Cruachan – Blood on the Black Robe

Posted on March 20, 2011





If heavy metal existed in Cú Chulainn’s time, Cruachan would be the band blaring triumphantly during the mythical hero’s last battle. Mortally wounded by the third of Lugaid’s magical spears, the mighty warrior lashed himself to a massive stone with his own intestines so that he could die on his feet. It wasn’t until a raven (the goddess of fate, called the Morrigan) landed on his lifeless body that his slayer decided it was safe to approach the fallen legend.

I know this story because I happened to take a course on Celtic folklore in my last year at college, but Cruachan’s albums are so replete with references to the mythology of its homeland of Ireland that you could listen to a few choice cuts and essentially glean the same information. A record that can make you simultaneously bang your head and learn something is special indeed, and this quintet’s sixth album of odes to the tales of centuries past will appeal to those who prefer their folk metal to score epic battles as opposed to raucous beer halls. Alright, so “The Voyage of Bran” opens with a jaunty flute jig, but as its title suggests Blood on the Black Robe is a pretty damn sincere affair. As a direct contrast to the party anthems of a few other countries’ submissions into the genre (*ahem*, Finland), indigenous instruments are tastefully incorporated, exhibiting balance between the band’s two disparate identities.

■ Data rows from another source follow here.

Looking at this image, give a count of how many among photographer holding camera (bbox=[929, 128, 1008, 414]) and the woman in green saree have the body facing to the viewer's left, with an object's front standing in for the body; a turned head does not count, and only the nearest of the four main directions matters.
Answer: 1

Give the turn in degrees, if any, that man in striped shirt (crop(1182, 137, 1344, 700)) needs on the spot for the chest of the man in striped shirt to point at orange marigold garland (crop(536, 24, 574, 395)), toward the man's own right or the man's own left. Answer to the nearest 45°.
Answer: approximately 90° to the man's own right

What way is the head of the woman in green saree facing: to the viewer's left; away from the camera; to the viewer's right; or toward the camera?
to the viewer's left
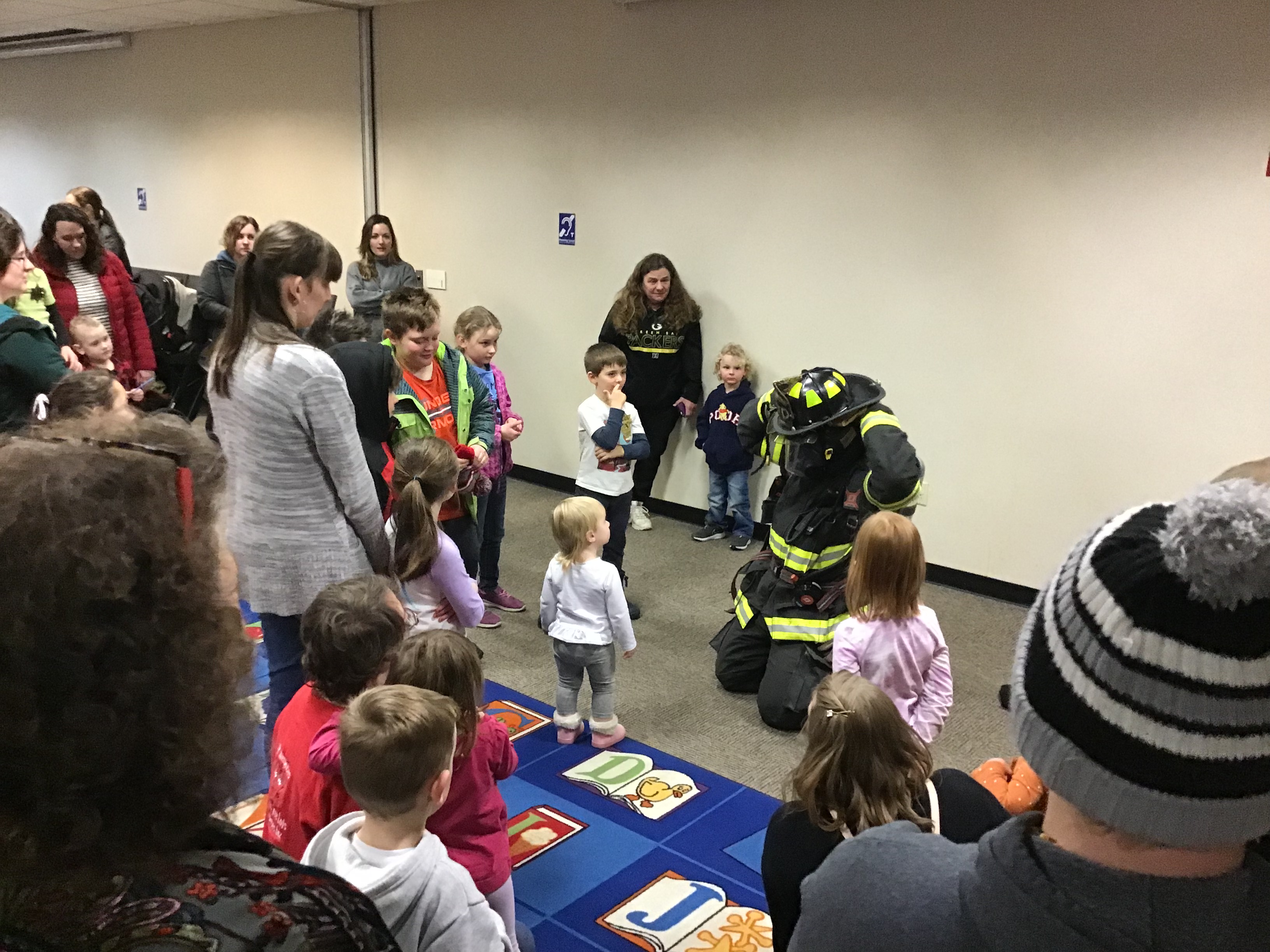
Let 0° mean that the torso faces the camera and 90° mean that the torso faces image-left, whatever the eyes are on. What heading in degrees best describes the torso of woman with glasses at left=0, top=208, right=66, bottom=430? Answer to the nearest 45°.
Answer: approximately 270°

In less capable hands, the transition from martial percussion and strings to thrash riffing on first song proper “I Am Warrior” would be jarring instead of triumphant, but Cruachan pour on the gravitas by mirroring the distorted riffs with the violin’s dramatic melody. The same goes for the cinematic first half of “An Bean Sidhe,” during which former vocalist Karen Gilligan reprises her role as the band’s female lead, her voice soaring over mournful strings and woodwind before an army of double bass stampedes across the misty battlefield while frontman Keith O’Fathaigh’s razor sharp tremolo and gleaming shriek leave the moors strewn with the blood and limbs of fallen adversaries. If those battle hymns don’t have you reaching for something pointy and shiny (paperclips, kitchen knives, letter openers), the war chants echoing across straightforward thrasher “The Column” will. “To arms, to arms / Fight the foreign threat” shouts O’Fathaigh over open-chord chugging. “Blood, blood / Spill our Irish blood / Honor, honor / For freedom we fight,” he continues as Colin Purcell hammers out unspeakable Gaelic violence on his kit. “Pagan Hate”’s gnashing black metal lays a bloodthirsty veneer over the band and may turn away all but the most hearty folk metal warriors, so just remember that everyone’s Irish when they listen to Cruachan.